_PROVIDED TEXT_
——————————

As a better disease model, pooled multiplexed CRISPR screens are performed in human cell lines with specific disease characteristics to identify useful drug targets.^{[ 96} , ^{97 ]} However, CRISPR‐based modifications are greatly constrained by the multiplicity of infection (MOI) and FACS throughput; such setup ceilings at about 10⁵ variants.^{[ 98 ]} Recent integration of single‐cell sequencing that can evaluate many different phenotypes greatly increases both throughput and resolution.^{[ 98} , ⁹⁹ , ^{100 ]}

5.3. Screens with High Reproducibility

The last but also one of the most important points is about quality control of the screen to ensure reproducibility. Using HSP90 as an example, DMS data deposited in MaveDB^{[ 101 ]} from multiple labs shares high correlations in functional scores (R ² = 0.4038),^{[ 102 ]} exhibiting high reliability. Experiments under similar conditions clustering together in a PCA plot is another reassuring sign for results reliability.

One obvious measure to boost reproducibility is producing multiple biological replicates for each screen that share a high correlation in the functional scores and having the scores denoised with Enrich2,^{[ 103 ]} PACT,^{[ 40 ]} and MAVE‐NN.^{[ 104 ]} Alternatively, tagging multiple barcodes to a variant in a single experiment can facilitate reliable assessment. Although this method is adopted in MAVEs of enhancers, it is not common in protein variant assessments. An alternative approach is to introduce multiple synonymous variants for each protein phenotype.

It is also important for an expression‐based enrichment assay to start with a balanced library with the same starting frequency for each mutant. Unevenly pooled library introduces high variance in enrichment levels after selection,^{[ 62 ]} and software like MAUDE^{[ 105 ]} is dedicated for correcting such errors. To reduce technical noise, controlling per cell plasmid numbers using the Equalizers plasmid^{[ 106 ]} can make expression‐based assays more robust.

——————————

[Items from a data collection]
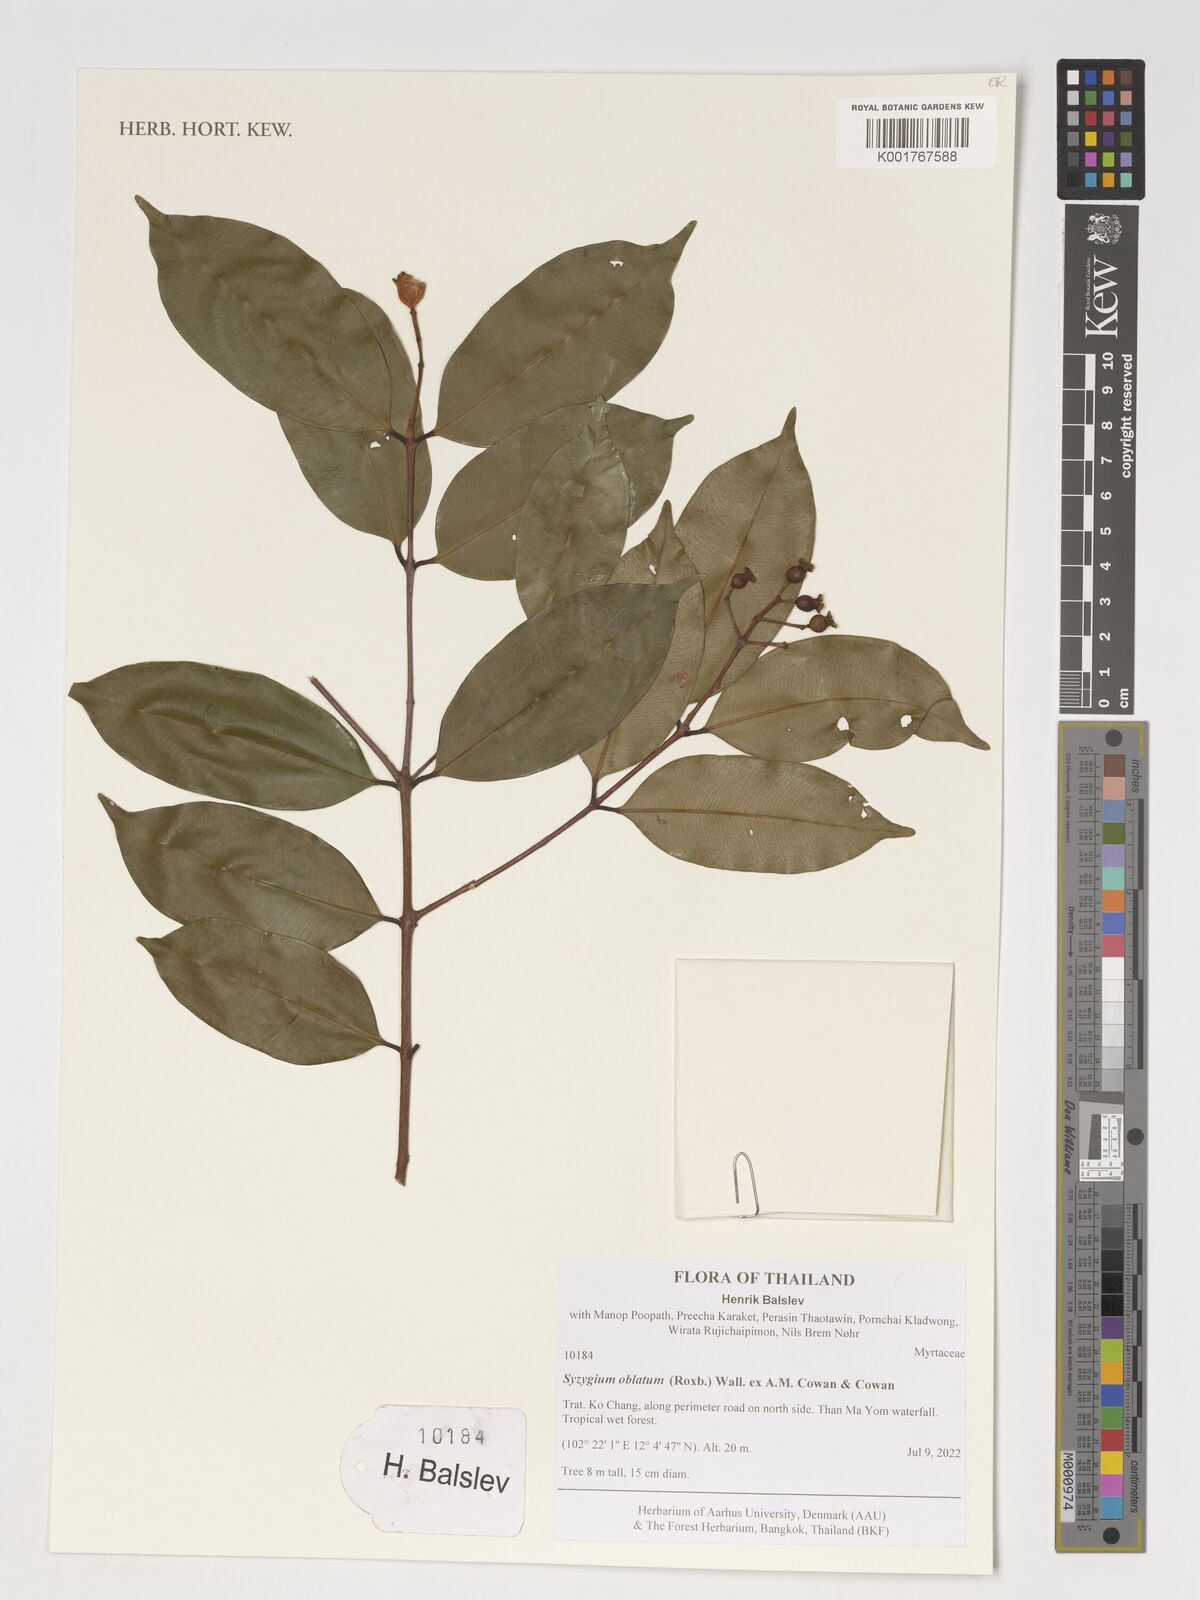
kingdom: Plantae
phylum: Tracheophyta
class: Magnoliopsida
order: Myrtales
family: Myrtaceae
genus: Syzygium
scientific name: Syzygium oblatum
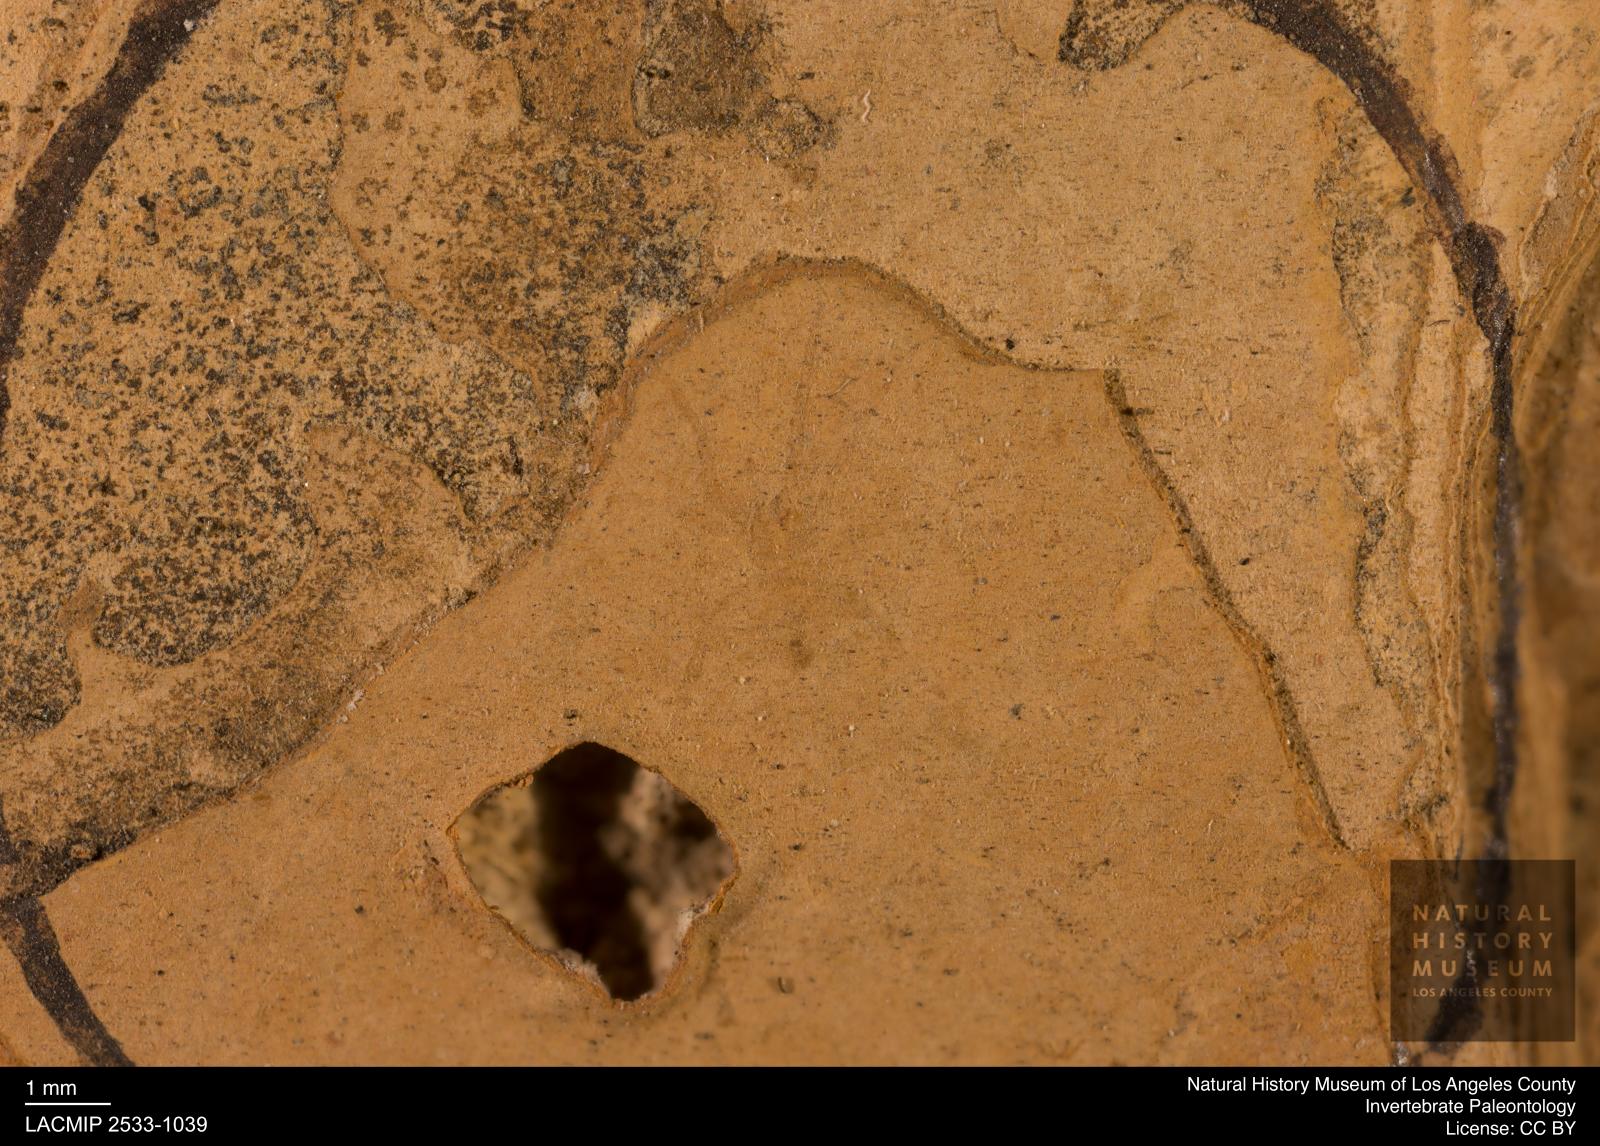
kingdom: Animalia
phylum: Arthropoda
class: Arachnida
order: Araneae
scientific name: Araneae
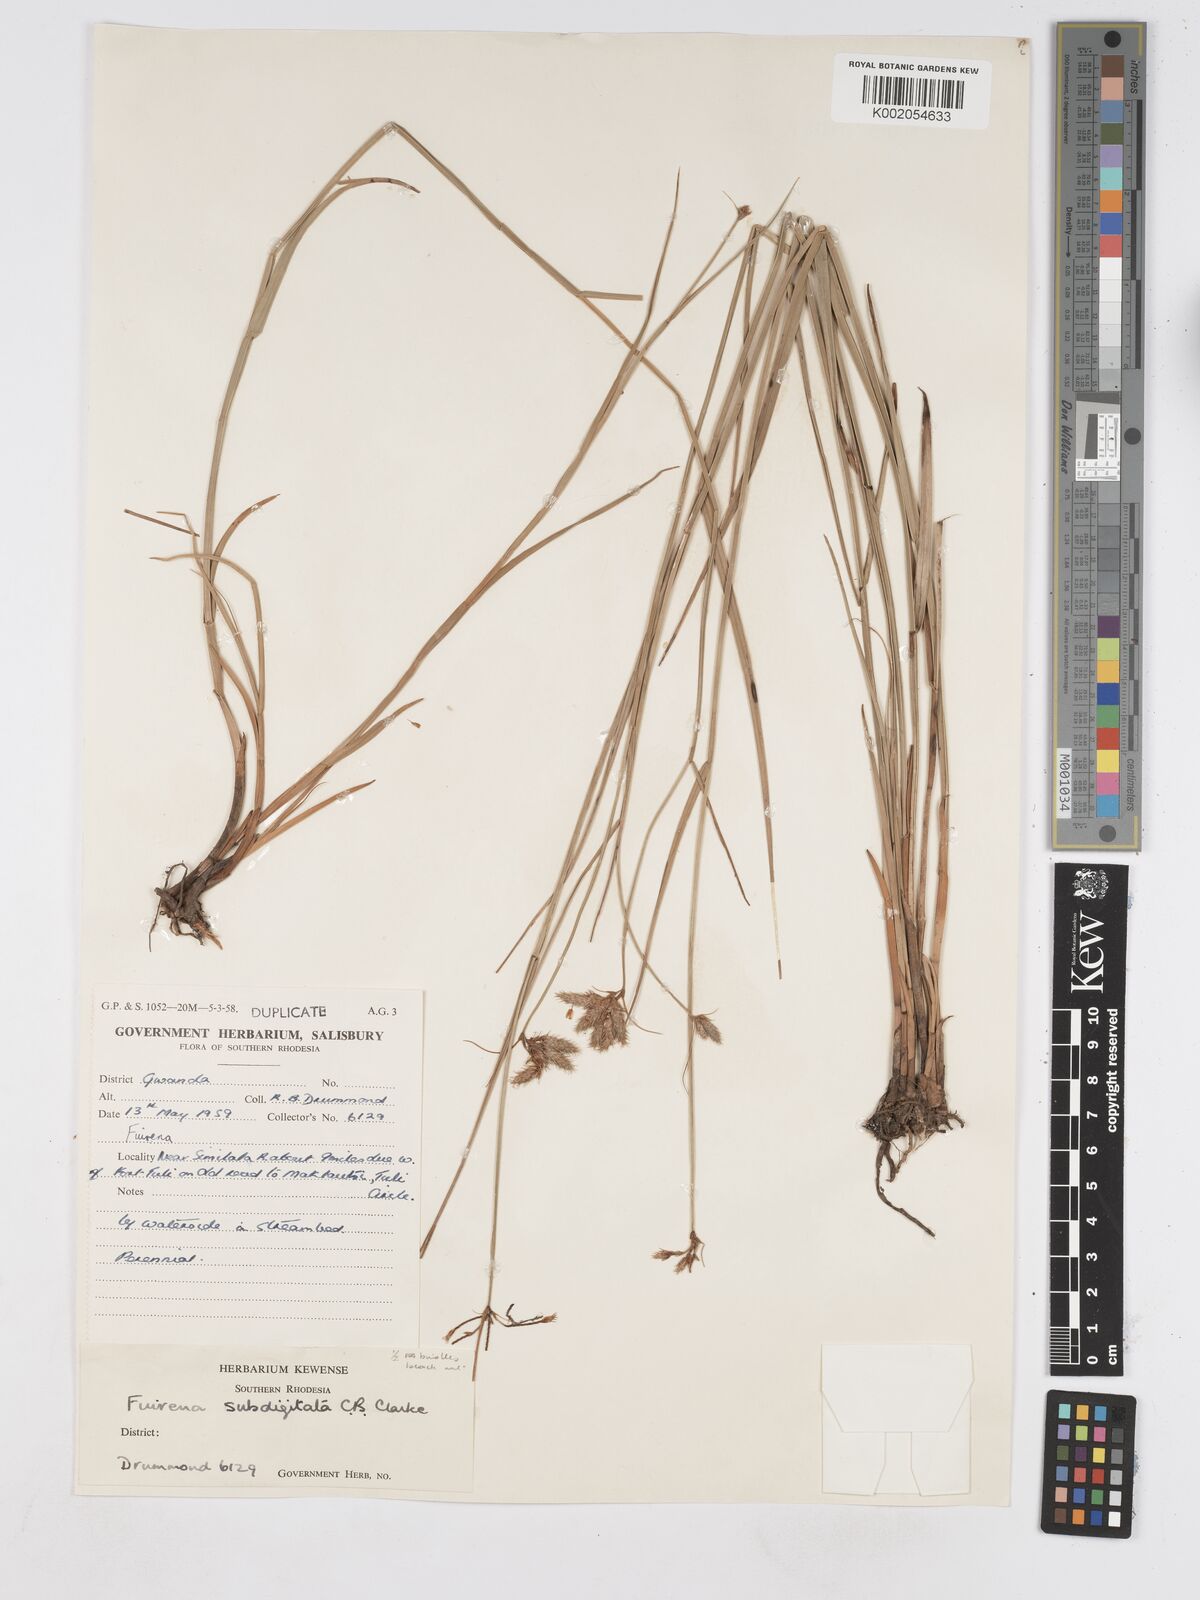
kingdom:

——————————

_WORK INSTRUCTION A_
In the passage on screen reproducibility, which software is named as dedicated to correcting errors from an unevenly pooled library?
_WORK INSTRUCTION B_
Extend the passage on screen reproducibility, picking up right after its final sentence.
The items have nothing to do with the work here.

_RESPONSE AREA A_
MAUDE

_RESPONSE AREA B_
In sum, the throughput of the screen, experimental setup, and accuracy of the reporter gene are key components for generating good input functional scores for ML.

6. Concluding Remarks and Outlook

An ML‐guided approach is necessary to transverse the sequence‐function space effectively in the search of useful protein variants. Incorporation of ML greatly reduces the experimental burden in an exhaustive screen; accurate approximation of all the variants' fitness is achieved using merely 15% or fewer empirical measurements. Nonetheless, the potential of ML is only fully realized when provided with informative variant fitness scores and descriptive features. Generating a set of useful training data for ML protein design requires strategic library design to capture “informative” variants possessing diverse mutation combinations followed by a massively parallel assay that measures the functional score reliably.

However, library design and screening platforms are overlooked or only investigated retrospectively thus far in ML‐focused studies. An important next step is to factor in the ML component in both library construction and high‐throughput screen in future projects, so that we can maximize the utility of ML in the search of useful variants. Most importantly, the paradigm of using random mutagenesis for library construction can be replaced with methods that introduce substitution concisely such as combinatorial mutagenesis and CRISPR‐based methods to accommodate the downstream sequencing and ML analyses. Leveraging the power of ML to effectively summarize mutational effects, more experimental resources can be freed up for researchers to carry out more ambitious screens to explore more amino‐acid sites and include a higher number of substitutions per site. Such expansion in both the breadth and depth of the sampling space will accelerate the discovery of useful proteins and provide insights into the structure and functional mechanisms to guide further designs.

Conflict of Interest

A.S.L.W. would like to declare that patent applications have been filed based on their published work on the presented combinatorial genetics platforms CombiSEAL and CombiGEM‐CRISPR.